Your output should be an exact copy of the records, with no pictures in it.

■ RECORDS FOR THIS TASK
########
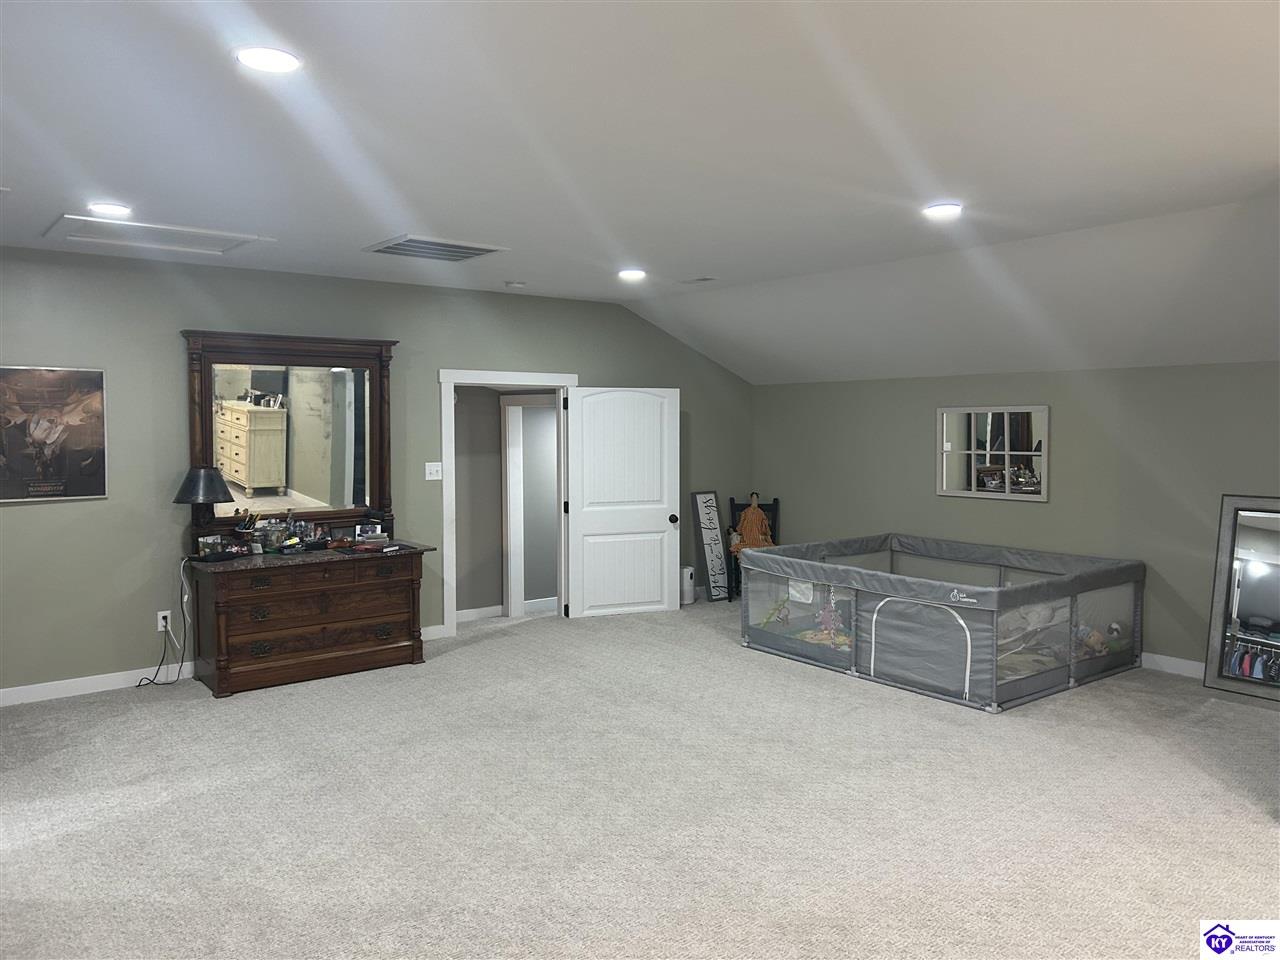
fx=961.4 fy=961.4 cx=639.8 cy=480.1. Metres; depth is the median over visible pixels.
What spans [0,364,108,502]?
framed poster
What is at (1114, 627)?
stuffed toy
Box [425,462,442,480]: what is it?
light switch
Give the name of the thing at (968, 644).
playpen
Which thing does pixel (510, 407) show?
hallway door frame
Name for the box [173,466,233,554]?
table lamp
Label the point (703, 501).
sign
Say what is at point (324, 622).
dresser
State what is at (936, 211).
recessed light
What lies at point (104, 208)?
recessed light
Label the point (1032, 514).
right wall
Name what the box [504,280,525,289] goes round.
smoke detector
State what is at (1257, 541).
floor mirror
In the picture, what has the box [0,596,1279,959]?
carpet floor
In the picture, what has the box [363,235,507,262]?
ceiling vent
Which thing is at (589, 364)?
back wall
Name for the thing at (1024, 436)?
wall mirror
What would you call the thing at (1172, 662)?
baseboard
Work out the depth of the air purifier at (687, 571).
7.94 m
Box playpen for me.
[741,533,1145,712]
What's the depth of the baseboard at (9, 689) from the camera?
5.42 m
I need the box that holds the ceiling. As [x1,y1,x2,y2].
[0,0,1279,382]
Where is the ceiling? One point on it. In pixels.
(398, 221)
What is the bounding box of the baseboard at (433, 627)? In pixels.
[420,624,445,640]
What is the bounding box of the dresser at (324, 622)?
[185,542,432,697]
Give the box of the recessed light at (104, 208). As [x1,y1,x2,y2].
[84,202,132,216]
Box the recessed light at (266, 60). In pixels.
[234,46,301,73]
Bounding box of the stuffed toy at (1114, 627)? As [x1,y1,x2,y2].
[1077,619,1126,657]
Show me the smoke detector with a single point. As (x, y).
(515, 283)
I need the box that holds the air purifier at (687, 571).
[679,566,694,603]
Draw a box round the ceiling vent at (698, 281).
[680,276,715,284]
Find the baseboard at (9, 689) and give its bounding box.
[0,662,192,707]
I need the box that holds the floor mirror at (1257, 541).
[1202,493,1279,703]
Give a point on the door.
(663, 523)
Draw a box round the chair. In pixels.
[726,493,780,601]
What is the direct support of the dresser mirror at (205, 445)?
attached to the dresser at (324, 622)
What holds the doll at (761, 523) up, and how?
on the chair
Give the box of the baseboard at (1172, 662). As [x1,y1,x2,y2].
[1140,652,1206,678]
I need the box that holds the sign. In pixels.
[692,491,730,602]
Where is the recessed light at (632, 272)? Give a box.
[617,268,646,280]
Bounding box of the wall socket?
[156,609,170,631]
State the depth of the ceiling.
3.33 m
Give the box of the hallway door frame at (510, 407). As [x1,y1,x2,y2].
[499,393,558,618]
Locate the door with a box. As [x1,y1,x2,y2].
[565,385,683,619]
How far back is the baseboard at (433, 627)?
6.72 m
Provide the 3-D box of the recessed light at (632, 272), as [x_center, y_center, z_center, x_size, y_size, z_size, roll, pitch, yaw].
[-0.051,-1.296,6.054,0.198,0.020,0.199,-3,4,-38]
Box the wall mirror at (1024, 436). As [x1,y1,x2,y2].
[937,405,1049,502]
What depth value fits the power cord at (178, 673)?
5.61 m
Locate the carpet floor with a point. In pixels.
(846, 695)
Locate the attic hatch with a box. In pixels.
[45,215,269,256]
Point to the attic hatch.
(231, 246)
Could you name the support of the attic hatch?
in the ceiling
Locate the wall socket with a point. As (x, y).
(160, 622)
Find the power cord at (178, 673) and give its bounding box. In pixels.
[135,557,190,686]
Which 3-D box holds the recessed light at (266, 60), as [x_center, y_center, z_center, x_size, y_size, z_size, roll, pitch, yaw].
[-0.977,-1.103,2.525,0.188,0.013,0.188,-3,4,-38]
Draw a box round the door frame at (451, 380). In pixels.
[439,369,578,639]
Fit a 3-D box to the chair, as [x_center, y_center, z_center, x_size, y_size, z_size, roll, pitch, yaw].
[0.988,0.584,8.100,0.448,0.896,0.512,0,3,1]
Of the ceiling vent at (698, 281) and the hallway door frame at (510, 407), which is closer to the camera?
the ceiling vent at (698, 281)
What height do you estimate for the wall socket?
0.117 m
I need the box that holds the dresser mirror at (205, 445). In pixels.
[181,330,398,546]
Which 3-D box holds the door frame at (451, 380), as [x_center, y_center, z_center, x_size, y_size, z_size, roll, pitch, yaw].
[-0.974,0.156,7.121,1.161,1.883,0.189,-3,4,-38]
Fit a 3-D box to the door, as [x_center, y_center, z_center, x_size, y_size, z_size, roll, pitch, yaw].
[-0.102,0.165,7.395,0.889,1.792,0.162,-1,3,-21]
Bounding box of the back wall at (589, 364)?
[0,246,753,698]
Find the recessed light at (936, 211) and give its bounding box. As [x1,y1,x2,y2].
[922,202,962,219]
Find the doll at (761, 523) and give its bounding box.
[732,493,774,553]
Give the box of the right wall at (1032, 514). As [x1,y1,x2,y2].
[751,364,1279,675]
########
■ RESPONSE
fx=961.4 fy=961.4 cx=639.8 cy=480.1. Metres; depth is the median over visible pixels.
What spans [0,364,108,502]?
framed poster
What is at (1114, 627)?
stuffed toy
Box [425,462,442,480]: what is it?
light switch
Give the name of the thing at (968, 644).
playpen
Which thing does pixel (510, 407) show?
hallway door frame
Name for the box [173,466,233,554]?
table lamp
Label the point (703, 501).
sign
Say what is at point (324, 622).
dresser
State what is at (936, 211).
recessed light
What lies at point (104, 208)?
recessed light
Label the point (1032, 514).
right wall
Name what the box [504,280,525,289] goes round.
smoke detector
State what is at (1257, 541).
floor mirror
In the picture, what has the box [0,596,1279,959]?
carpet floor
In the picture, what has the box [363,235,507,262]?
ceiling vent
Which thing is at (589, 364)?
back wall
Name for the thing at (1024, 436)?
wall mirror
What would you call the thing at (1172, 662)?
baseboard
Work out the depth of the air purifier at (687, 571).
7.94 m
Box playpen for me.
[741,533,1145,712]
What's the depth of the baseboard at (9, 689) from the camera?
5.42 m
I need the box that holds the ceiling. As [x1,y1,x2,y2].
[0,0,1279,382]
Where is the ceiling? One point on it. In pixels.
(398, 221)
What is the bounding box of the baseboard at (433, 627)? In pixels.
[420,624,445,640]
What is the bounding box of the dresser at (324, 622)?
[185,542,432,697]
Give the box of the recessed light at (104, 208). As [x1,y1,x2,y2].
[84,202,132,216]
Box the recessed light at (266, 60). In pixels.
[234,46,301,73]
Bounding box of the stuffed toy at (1114, 627)? As [x1,y1,x2,y2].
[1077,619,1126,657]
Show me the smoke detector with a single point. As (x, y).
(515, 283)
I need the box that holds the air purifier at (687, 571).
[679,566,694,603]
Draw a box round the ceiling vent at (698, 281).
[680,276,715,284]
Find the baseboard at (9, 689) and give its bounding box.
[0,662,192,707]
I need the box that holds the floor mirror at (1257, 541).
[1202,493,1279,703]
Give a point on the door.
(663, 523)
Draw a box round the chair. In pixels.
[726,493,780,601]
What is the direct support of the dresser mirror at (205, 445)?
attached to the dresser at (324, 622)
What holds the doll at (761, 523) up, and how?
on the chair
Give the box of the baseboard at (1172, 662). As [x1,y1,x2,y2].
[1140,652,1206,678]
I need the box that holds the sign. In pixels.
[692,491,730,602]
Where is the recessed light at (632, 272)? Give a box.
[617,268,646,280]
Bounding box of the wall socket?
[156,609,170,631]
State the depth of the ceiling.
3.33 m
Give the box of the hallway door frame at (510, 407). As [x1,y1,x2,y2].
[499,393,558,618]
Locate the door with a box. As [x1,y1,x2,y2].
[565,385,683,619]
How far back is the baseboard at (433, 627)?
6.72 m
Provide the 3-D box of the recessed light at (632, 272), as [x_center, y_center, z_center, x_size, y_size, z_size, roll, pitch, yaw].
[-0.051,-1.296,6.054,0.198,0.020,0.199,-3,4,-38]
Box the wall mirror at (1024, 436). As [x1,y1,x2,y2].
[937,405,1049,502]
What depth value fits the power cord at (178, 673)?
5.61 m
Locate the carpet floor with a point. In pixels.
(846, 695)
Locate the attic hatch with a box. In pixels.
[45,215,269,256]
Point to the attic hatch.
(231, 246)
Could you name the support of the attic hatch?
in the ceiling
Locate the wall socket with a point. As (x, y).
(160, 622)
Find the power cord at (178, 673) and give its bounding box. In pixels.
[135,557,190,686]
Which 3-D box holds the recessed light at (266, 60), as [x_center, y_center, z_center, x_size, y_size, z_size, roll, pitch, yaw].
[-0.977,-1.103,2.525,0.188,0.013,0.188,-3,4,-38]
Draw a box round the door frame at (451, 380). In pixels.
[439,369,578,639]
Fit a 3-D box to the chair, as [x_center, y_center, z_center, x_size, y_size, z_size, roll, pitch, yaw].
[0.988,0.584,8.100,0.448,0.896,0.512,0,3,1]
Of the ceiling vent at (698, 281) and the hallway door frame at (510, 407), which is closer to the camera?
the ceiling vent at (698, 281)
What height do you estimate for the wall socket?
0.117 m
I need the box that holds the dresser mirror at (205, 445). In pixels.
[181,330,398,546]
Which 3-D box holds the door frame at (451, 380), as [x_center, y_center, z_center, x_size, y_size, z_size, roll, pitch, yaw].
[-0.974,0.156,7.121,1.161,1.883,0.189,-3,4,-38]
Fit a 3-D box to the door, as [x_center, y_center, z_center, x_size, y_size, z_size, roll, pitch, yaw].
[-0.102,0.165,7.395,0.889,1.792,0.162,-1,3,-21]
Bounding box of the back wall at (589, 364)?
[0,246,753,698]
Find the recessed light at (936, 211) and give its bounding box. As [x1,y1,x2,y2].
[922,202,962,219]
Find the doll at (761, 523) and give its bounding box.
[732,493,774,553]
Give the box of the right wall at (1032, 514). As [x1,y1,x2,y2].
[751,364,1279,675]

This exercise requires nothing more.